Ореховый Будда | страница 18
Марта и не боялась. Она жила на свете давно и хорошо знала: если ты кому-то очень хочешь понравиться, то, если не совсем дура – понравишься. Полюбят ее свекор со свекровью, когда узнают. Никуда не денутся. Чтоб полюбили скорее, она приготовила обоим хорошие подарки. Новому батюшке черепаховую табакерку и красивую шпагу с золоченым эфесом; новой матушке – павлиний веер, вечную французскую розу для корсажа и перламутровый гребень. Потратила все свои сбережения, но не жалко.
Перед самым отъездом послала Фимке письмо в ее фризскую дыру, пусть Корова сдохнет там от зависти. Подписалась: «Nobele dame Martha de Tryokhglasov» – на французский лад, по-дворянски.
Пока караван обстоятельно собирался в дорогу, наступило лето. Наконец поехали, и ехали долго, через всю Германию – ганноверские, брауншвейгские, бранденбургские владения. В Бремене остановились и простояли две недели – ждали, пока тамошние мастера изготовят Царь-Петеру (которого надо было правильно называть «batjuschka zar gosudar Pyotr Alexeevitch») набор зубодерных щипцов.
Живот понемногу рос, Марта его пощупывала, поглаживала, улыбалась.
Ехали через Польское королевство – начало поташнивать. В великом герцогстве Литовском тошнить перестало, но понадобилось перешивать пуговицы, потому что платье не застегивалось. С иголкой непривычные к женской работе пальцы управлялись плохо, Марта вскрикивала, укалываясь, и смеялась.
А там уж показалась и русская граница. Ее пересекли в самый последний день лета.
И тут в обозе случился переполох. Оказалось, что в Московском царстве большая смута. Взбунтовались пограничные полки, собрались походом на столицу, хотят свергнуть царя Петра Алексеевича и вернуть на престол его сестру принцессу Софью, которая правила раньше, а теперь заточена в монастырь.
Простояли у рубежной заставы неделю, потом узнали, что мятеж, слава Богу, подавлен, бунтовщики схвачены, а многие уже казнены.
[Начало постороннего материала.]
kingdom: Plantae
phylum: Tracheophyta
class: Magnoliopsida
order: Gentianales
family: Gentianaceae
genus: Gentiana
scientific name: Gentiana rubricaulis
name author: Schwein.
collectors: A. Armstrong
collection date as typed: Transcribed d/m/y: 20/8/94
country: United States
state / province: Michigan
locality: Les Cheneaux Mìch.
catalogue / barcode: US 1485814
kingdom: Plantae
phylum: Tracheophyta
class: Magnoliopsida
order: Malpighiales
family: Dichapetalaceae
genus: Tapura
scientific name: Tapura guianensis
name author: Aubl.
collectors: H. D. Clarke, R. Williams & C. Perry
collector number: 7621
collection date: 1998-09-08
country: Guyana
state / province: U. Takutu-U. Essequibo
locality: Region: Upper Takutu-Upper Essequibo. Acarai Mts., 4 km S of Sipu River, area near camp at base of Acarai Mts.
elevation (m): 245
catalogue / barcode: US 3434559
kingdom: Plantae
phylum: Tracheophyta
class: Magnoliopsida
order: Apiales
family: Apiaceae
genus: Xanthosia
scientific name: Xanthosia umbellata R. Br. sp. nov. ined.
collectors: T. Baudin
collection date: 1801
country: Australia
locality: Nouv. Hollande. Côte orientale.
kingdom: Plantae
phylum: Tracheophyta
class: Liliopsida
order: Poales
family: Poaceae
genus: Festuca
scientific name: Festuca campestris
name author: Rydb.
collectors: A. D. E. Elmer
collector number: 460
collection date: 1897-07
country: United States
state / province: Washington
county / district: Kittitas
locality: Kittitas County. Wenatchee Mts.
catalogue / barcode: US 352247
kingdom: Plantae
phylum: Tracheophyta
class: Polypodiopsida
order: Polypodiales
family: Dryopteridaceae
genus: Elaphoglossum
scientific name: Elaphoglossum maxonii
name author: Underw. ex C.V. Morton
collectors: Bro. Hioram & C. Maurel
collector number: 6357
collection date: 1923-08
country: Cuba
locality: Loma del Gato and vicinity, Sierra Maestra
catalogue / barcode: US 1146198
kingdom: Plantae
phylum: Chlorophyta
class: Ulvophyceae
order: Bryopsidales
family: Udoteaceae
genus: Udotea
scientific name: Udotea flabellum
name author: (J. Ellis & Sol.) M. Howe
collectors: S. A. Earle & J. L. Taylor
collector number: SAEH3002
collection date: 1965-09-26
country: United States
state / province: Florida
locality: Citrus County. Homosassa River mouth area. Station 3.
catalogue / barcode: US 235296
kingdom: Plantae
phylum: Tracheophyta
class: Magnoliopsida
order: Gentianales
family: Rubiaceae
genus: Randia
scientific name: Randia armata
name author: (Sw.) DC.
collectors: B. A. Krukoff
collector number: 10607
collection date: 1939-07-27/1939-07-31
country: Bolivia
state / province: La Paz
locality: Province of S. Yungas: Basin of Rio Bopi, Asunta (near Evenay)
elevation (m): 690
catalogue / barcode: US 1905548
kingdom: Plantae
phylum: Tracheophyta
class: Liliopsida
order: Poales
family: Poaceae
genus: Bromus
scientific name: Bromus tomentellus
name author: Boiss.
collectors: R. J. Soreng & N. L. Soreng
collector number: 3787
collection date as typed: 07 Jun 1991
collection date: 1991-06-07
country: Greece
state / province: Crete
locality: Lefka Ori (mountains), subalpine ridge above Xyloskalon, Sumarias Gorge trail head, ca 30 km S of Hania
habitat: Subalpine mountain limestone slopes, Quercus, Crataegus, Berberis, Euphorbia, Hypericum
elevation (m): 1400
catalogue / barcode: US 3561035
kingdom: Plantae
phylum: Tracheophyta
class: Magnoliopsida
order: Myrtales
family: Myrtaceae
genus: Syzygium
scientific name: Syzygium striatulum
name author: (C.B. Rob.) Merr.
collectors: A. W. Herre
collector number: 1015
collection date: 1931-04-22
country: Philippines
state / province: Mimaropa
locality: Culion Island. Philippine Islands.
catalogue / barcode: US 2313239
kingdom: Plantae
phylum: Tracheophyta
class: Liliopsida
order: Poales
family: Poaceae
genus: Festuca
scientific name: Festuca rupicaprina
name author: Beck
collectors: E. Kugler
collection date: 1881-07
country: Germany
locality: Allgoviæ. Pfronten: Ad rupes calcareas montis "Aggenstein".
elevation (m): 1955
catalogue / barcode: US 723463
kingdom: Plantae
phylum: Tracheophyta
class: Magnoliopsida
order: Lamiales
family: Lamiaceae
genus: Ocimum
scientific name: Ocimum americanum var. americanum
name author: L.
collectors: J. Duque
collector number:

Отец Иоанн отслужил молебен, отправились дальше.
А Марта была рада передышке. Брюхо у нее делалось все капризнее, от непокоя пучилось, содрогалось. Но и это было счастье. Все вокруг уважали Мартины страдания, называли почтительно Марфой Ивановной – ведь она была благородная особа и мужняя жена.
Страна Rusland, новое отечество, показалась ей очень странной. В пути Марта сравнивала все чужие княжества и королевства с Голландией и видела: чем дальше на восток, тем жизнь хуже. Немцы жили беднее и грязнее голландцев; поляки беднее и грязнее немцев; литовцы с их соломенными лачугами и тощими стадами показались вовсе дикарями. А Руссию сравнивать с другими землями было трудно, потому что никакой Руссии, считай, не было.